The past few years, I’ve been dabbling in wildlife and landscape photography and pollination is hands-down my favorite thing to photograph. I enjoy the beauty and tiny-ness of the flowers and insects and the mutualism of the relationship. It is also a strange reproductive strategy when you think about it; to convince another living thing to carry your gametes to your mate. I don’t want to spend my entire observation staring at pollinators through the lens of my camera, so I make myself wait until the end of the 45 minutes to take most of my photos. Honestly, you could leave me with a camera in a wildflower meadow full of pollinators for hours (days?) and I’d be happy. I (mostly by accident) get a nice shot of a tiny little native bee with two massive Apis honeybees in the background on the Isomeris. Most folks love the honeybees, and they are certainly beautiful and an important ecological player. They are also introduced, from Europe, and can negatively impact populations of native bees (ex. bumble bees) which are also important pollinators of native and crop plant species, so much so that the Integrated Crop Pollination Project recommends (among other things) establishing wildflower corridors around crop fields to attract a diverse array of native pollinators in addition to managed and wild Apis hives. As beautiful as they are, I can’t help but notice how massive the Apis are compared to the native bees, which makes the native bees seem delicate and vulnerable by comparison. In the photos below, you can see how the honeybees bury their whole body in the flower while the tiny Lasioglossum perches precariously on the end of one anther. I don’t know the native California bees very well yet, so when I get back from my observation, I send a couple pictures to Neal Williams, an entomologist here at UCD who studies native pollinator ecology and he responds within hours with a genus-level ID for each one, and an offer to ID to species-level anything we can catch and bring it to him. One thing I love about academia is how total strangers will lend you their expertise at a moment’s notice – we are all lifelong learners and total nerds here, and we love sharing it.

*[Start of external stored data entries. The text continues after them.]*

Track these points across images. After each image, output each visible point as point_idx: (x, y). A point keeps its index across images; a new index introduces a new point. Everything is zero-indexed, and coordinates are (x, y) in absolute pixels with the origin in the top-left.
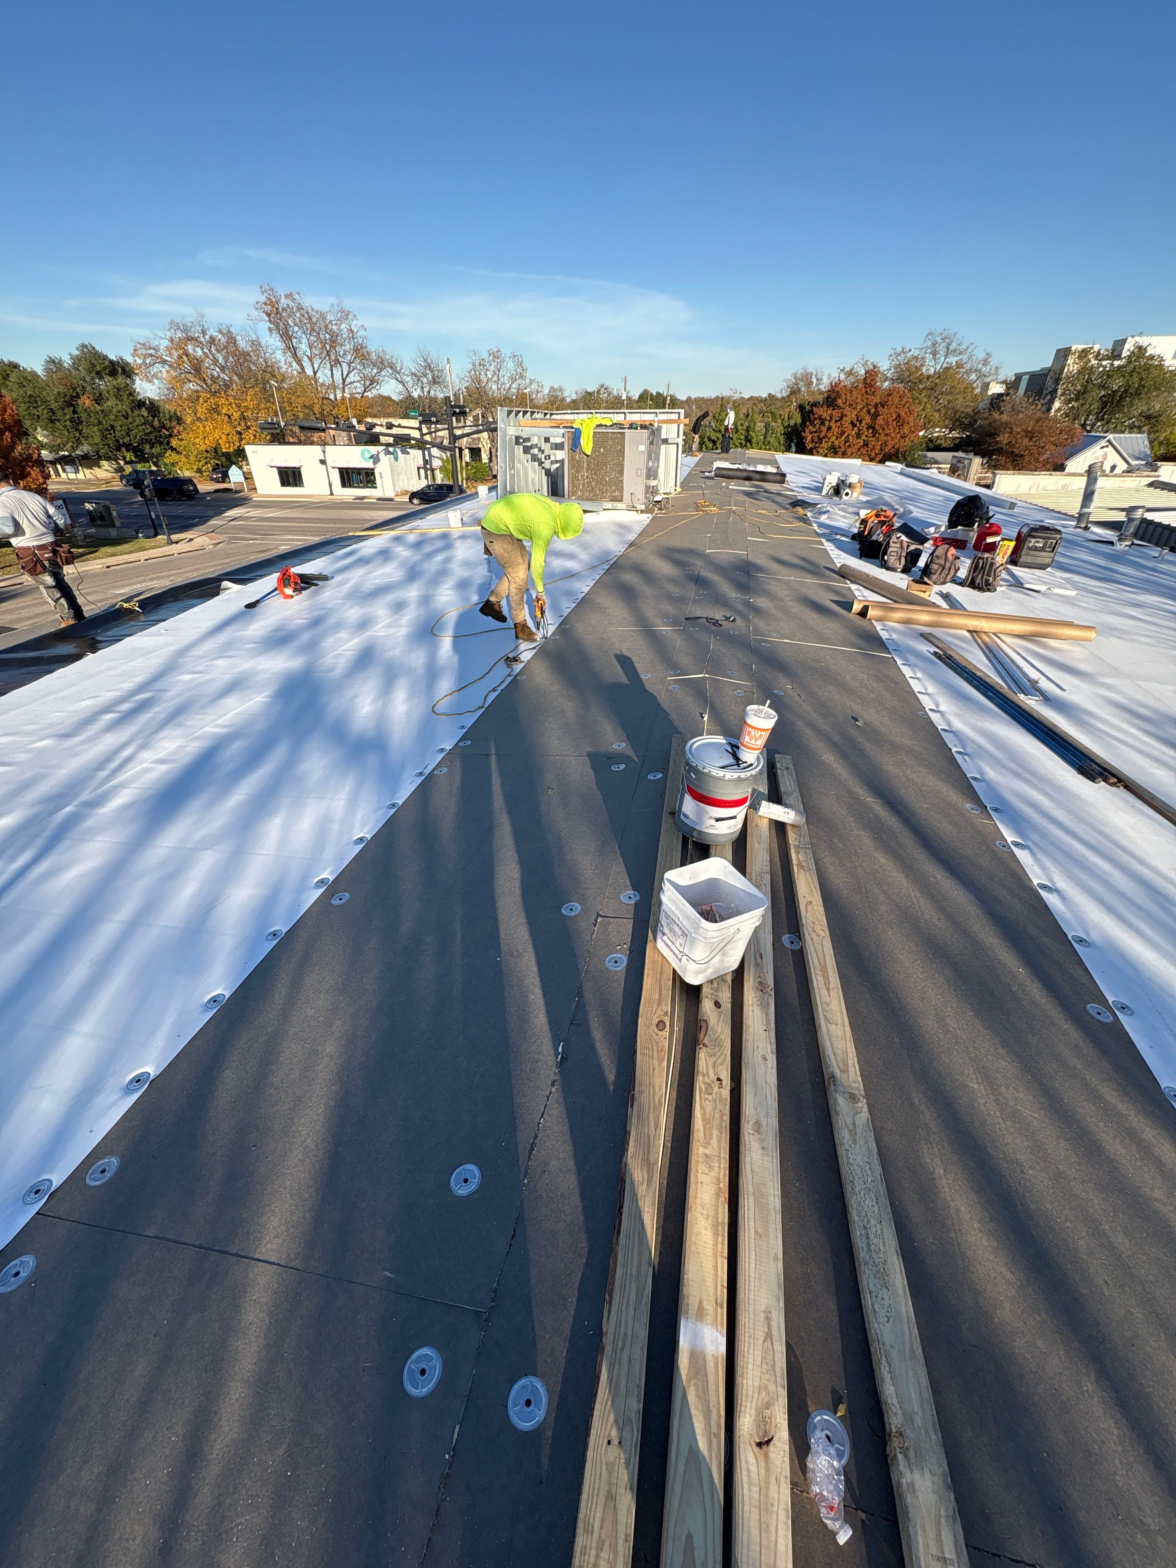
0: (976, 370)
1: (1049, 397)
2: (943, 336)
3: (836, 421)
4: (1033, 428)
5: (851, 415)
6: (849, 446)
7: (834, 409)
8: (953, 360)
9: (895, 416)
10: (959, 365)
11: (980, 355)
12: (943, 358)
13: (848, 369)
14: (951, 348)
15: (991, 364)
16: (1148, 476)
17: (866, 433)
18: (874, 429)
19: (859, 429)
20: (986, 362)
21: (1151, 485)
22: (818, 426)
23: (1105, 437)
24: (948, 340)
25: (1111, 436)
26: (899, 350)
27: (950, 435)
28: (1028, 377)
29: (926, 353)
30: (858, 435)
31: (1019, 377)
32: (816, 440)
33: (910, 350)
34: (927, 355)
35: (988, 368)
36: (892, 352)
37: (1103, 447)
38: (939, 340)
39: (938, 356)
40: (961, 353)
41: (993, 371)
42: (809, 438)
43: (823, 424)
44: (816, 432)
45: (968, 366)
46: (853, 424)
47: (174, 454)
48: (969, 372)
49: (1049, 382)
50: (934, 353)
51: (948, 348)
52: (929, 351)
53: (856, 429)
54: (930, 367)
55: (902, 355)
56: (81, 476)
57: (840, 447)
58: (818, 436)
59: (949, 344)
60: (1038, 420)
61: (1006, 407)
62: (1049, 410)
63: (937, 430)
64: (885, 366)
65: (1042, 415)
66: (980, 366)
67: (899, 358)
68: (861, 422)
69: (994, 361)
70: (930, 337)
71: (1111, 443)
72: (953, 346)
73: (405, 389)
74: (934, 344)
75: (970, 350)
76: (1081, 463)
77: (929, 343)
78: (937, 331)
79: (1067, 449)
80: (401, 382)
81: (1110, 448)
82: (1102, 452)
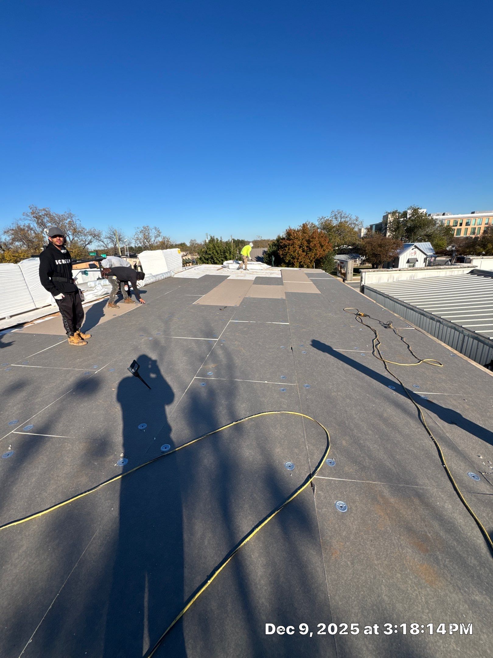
0: (354, 224)
1: (384, 231)
3: (292, 246)
4: (381, 243)
5: (298, 243)
7: (289, 241)
8: (343, 220)
9: (318, 242)
10: (346, 222)
11: (354, 218)
12: (339, 220)
14: (342, 216)
16: (468, 267)
18: (310, 248)
20: (357, 220)
21: (472, 272)
22: (283, 248)
23: (414, 244)
24: (340, 214)
25: (416, 244)
26: (321, 217)
27: (347, 248)
28: (375, 226)
29: (332, 218)
30: (304, 251)
31: (371, 226)
32: (284, 254)
33: (325, 217)
34: (334, 219)
35: (358, 222)
36: (318, 218)
37: (413, 249)
38: (337, 213)
40: (346, 217)
42: (281, 253)
43: (286, 247)
45: (350, 222)
48: (351, 224)
49: (383, 225)
50: (336, 218)
52: (334, 218)
54: (335, 223)
55: (323, 219)
58: (285, 252)
59: (341, 215)
60: (382, 240)
62: (385, 235)
63: (342, 246)
64: (316, 223)
65: (383, 237)
66: (355, 222)
68: (303, 245)
69: (360, 219)
71: (416, 247)
72: (343, 215)
73: (104, 245)
74: (335, 215)
75: (349, 216)
76: (405, 256)
77: (333, 215)
78: (336, 210)
79: (398, 251)
80: (103, 242)
81: (416, 249)
82: (413, 251)
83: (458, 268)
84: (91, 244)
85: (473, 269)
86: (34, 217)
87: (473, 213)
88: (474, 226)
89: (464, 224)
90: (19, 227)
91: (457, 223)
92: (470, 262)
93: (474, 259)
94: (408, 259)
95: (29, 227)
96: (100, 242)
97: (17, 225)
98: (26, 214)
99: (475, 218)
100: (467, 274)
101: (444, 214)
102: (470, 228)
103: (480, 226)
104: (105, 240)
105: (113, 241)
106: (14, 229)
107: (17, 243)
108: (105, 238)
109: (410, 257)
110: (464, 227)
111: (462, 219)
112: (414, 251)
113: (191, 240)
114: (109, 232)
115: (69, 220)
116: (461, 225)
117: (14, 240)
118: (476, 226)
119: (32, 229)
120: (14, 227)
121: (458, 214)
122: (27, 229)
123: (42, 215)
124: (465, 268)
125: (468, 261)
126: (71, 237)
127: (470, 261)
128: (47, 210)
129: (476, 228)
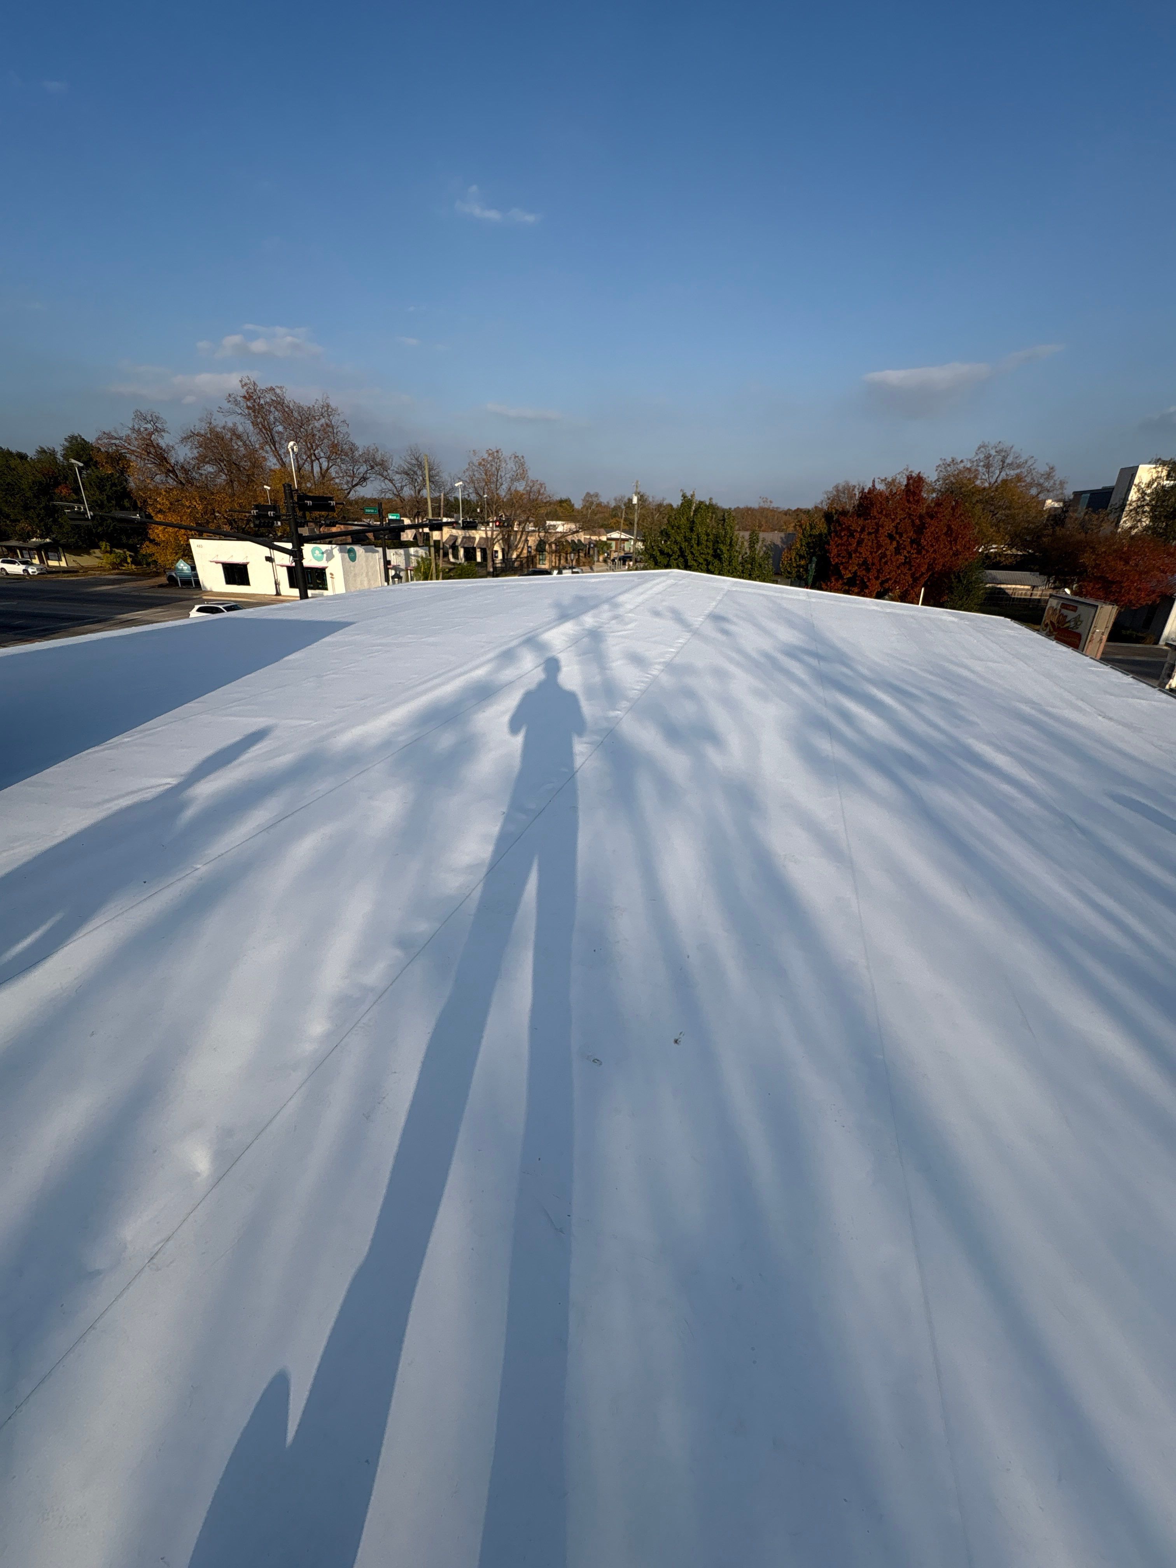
2: (998, 449)
3: (869, 534)
5: (889, 527)
6: (886, 563)
7: (865, 519)
8: (1010, 473)
9: (945, 530)
10: (1019, 478)
11: (1045, 467)
12: (997, 472)
13: (890, 480)
15: (1055, 478)
17: (908, 548)
18: (919, 544)
19: (898, 542)
20: (1048, 477)
22: (845, 538)
26: (949, 460)
27: (1009, 552)
29: (978, 466)
30: (898, 551)
32: (844, 554)
34: (980, 468)
35: (1052, 481)
36: (941, 463)
38: (993, 452)
39: (992, 469)
40: (1019, 467)
41: (1058, 486)
42: (835, 551)
43: (852, 536)
44: (842, 545)
45: (1028, 480)
46: (891, 537)
47: (151, 545)
48: (1031, 485)
51: (1003, 462)
52: (982, 464)
53: (895, 543)
54: (985, 480)
55: (952, 466)
56: (63, 564)
57: (873, 564)
58: (846, 550)
59: (1005, 458)
61: (1069, 524)
63: (994, 546)
64: (931, 475)
66: (1041, 481)
67: (949, 469)
68: (901, 535)
69: (1059, 476)
70: (982, 449)
72: (1009, 459)
73: (394, 488)
74: (988, 457)
75: (1029, 463)
77: (981, 456)
78: (992, 444)
80: (391, 481)
84: (364, 484)
86: (248, 408)
90: (212, 430)
95: (233, 431)
96: (387, 481)
97: (208, 425)
98: (234, 398)
104: (397, 477)
105: (413, 481)
106: (203, 432)
107: (209, 468)
108: (397, 473)
113: (588, 494)
114: (408, 458)
115: (323, 421)
117: (202, 460)
119: (239, 437)
120: (201, 427)
122: (229, 436)
123: (266, 403)
126: (325, 465)
128: (278, 391)
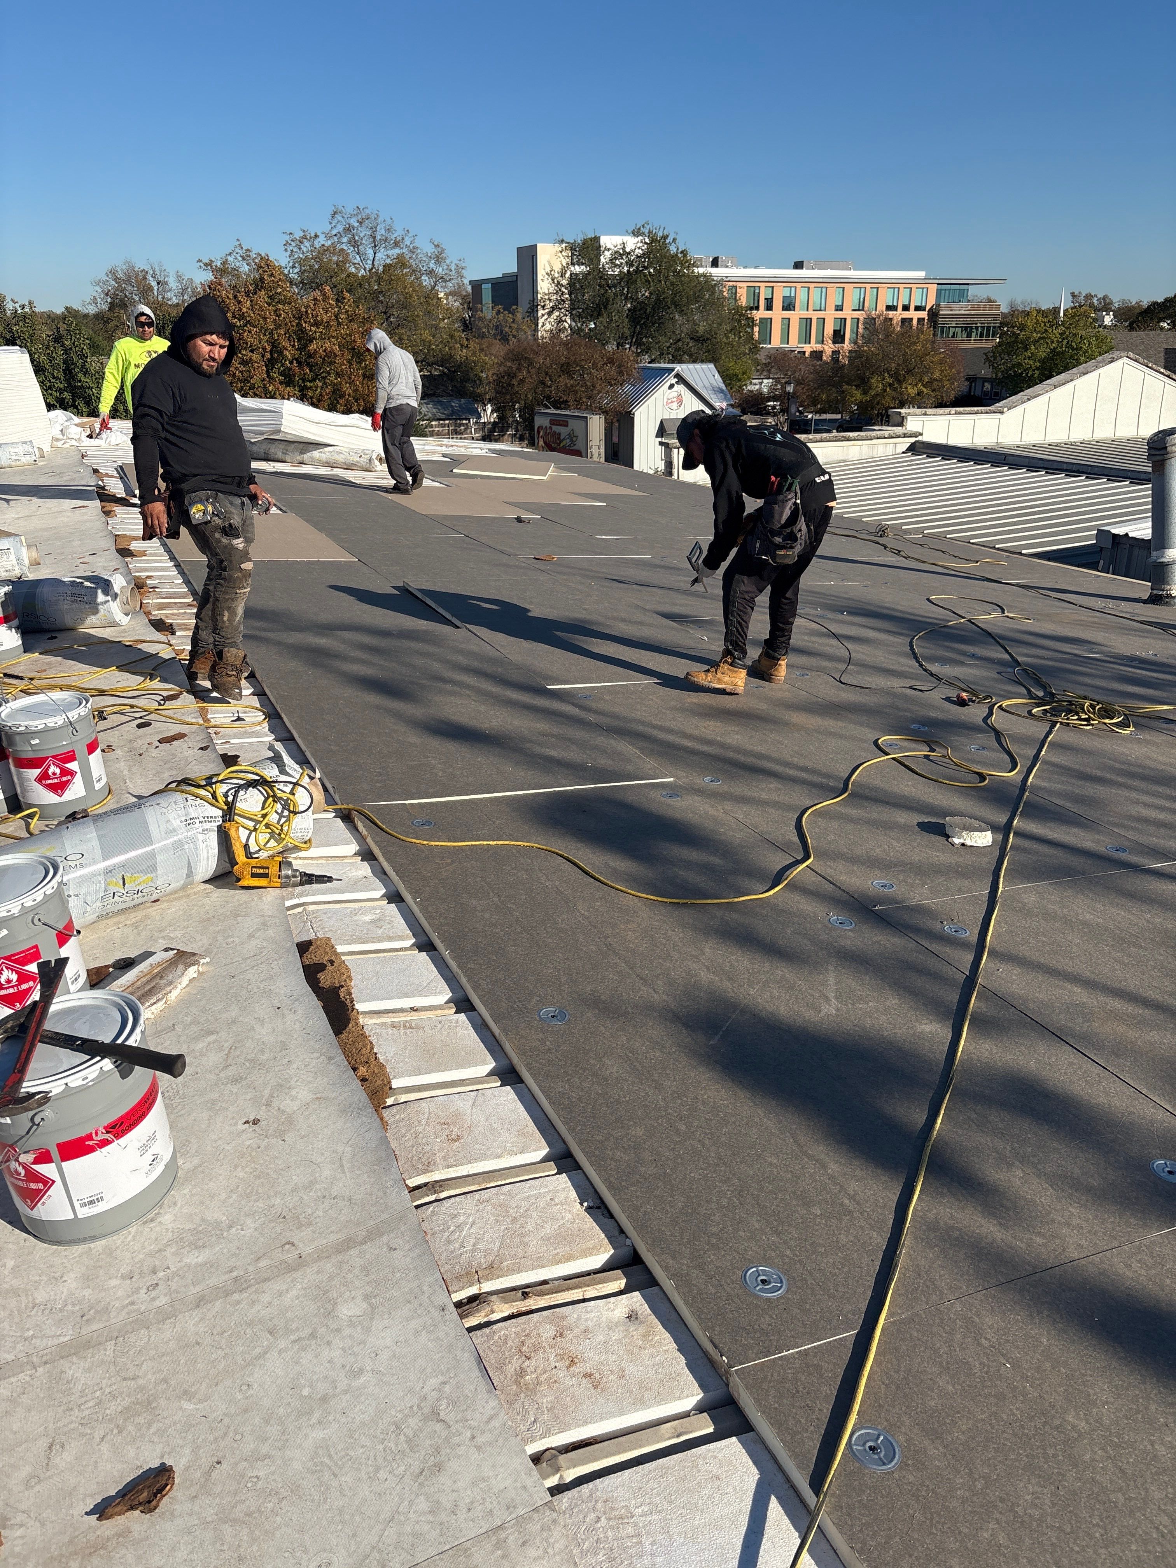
2: (360, 217)
10: (400, 263)
12: (371, 252)
14: (377, 236)
15: (448, 261)
16: (903, 436)
20: (436, 257)
21: (913, 449)
23: (673, 369)
25: (678, 368)
26: (298, 235)
28: (488, 286)
29: (341, 243)
33: (313, 236)
34: (347, 248)
35: (445, 266)
37: (671, 386)
38: (354, 222)
39: (363, 249)
45: (413, 265)
48: (417, 272)
50: (356, 245)
51: (373, 237)
52: (344, 240)
55: (307, 244)
59: (372, 230)
66: (432, 266)
67: (302, 248)
69: (452, 258)
70: (339, 217)
71: (681, 379)
72: (381, 232)
74: (348, 229)
75: (409, 240)
76: (652, 409)
77: (340, 228)
78: (350, 210)
79: (627, 387)
81: (680, 388)
82: (673, 393)
83: (885, 438)
85: (913, 440)
87: (798, 265)
88: (805, 314)
89: (778, 304)
91: (756, 296)
92: (901, 424)
93: (909, 414)
94: (661, 421)
99: (807, 282)
100: (903, 453)
101: (715, 263)
102: (795, 316)
103: (821, 314)
109: (666, 417)
110: (777, 314)
111: (772, 283)
112: (675, 394)
116: (769, 307)
118: (810, 314)
121: (756, 267)
124: (899, 437)
125: (897, 419)
127: (900, 420)
129: (811, 319)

In class this week, the students will share their own mid-day observations. For the morning observations, I was impressed at the diversity of locations the students chose. They observed a variety of spots in the arboretum, an urban green space near a housing development, tucked-away corners of campus between lecture halls, managed campus gardens, etc etc. I look forward to hearing how different their mid-day observations were from the morning observations, particularly for those that chose campus locations that were mostly empty prior to 8 am in the morning. These sites will likely be very different in the hustle and bustle of the regular campus afternoon. And in two weeks, we will have the evening observations, when I will (fingers crossed!) perhaps get to see my burrowing owls.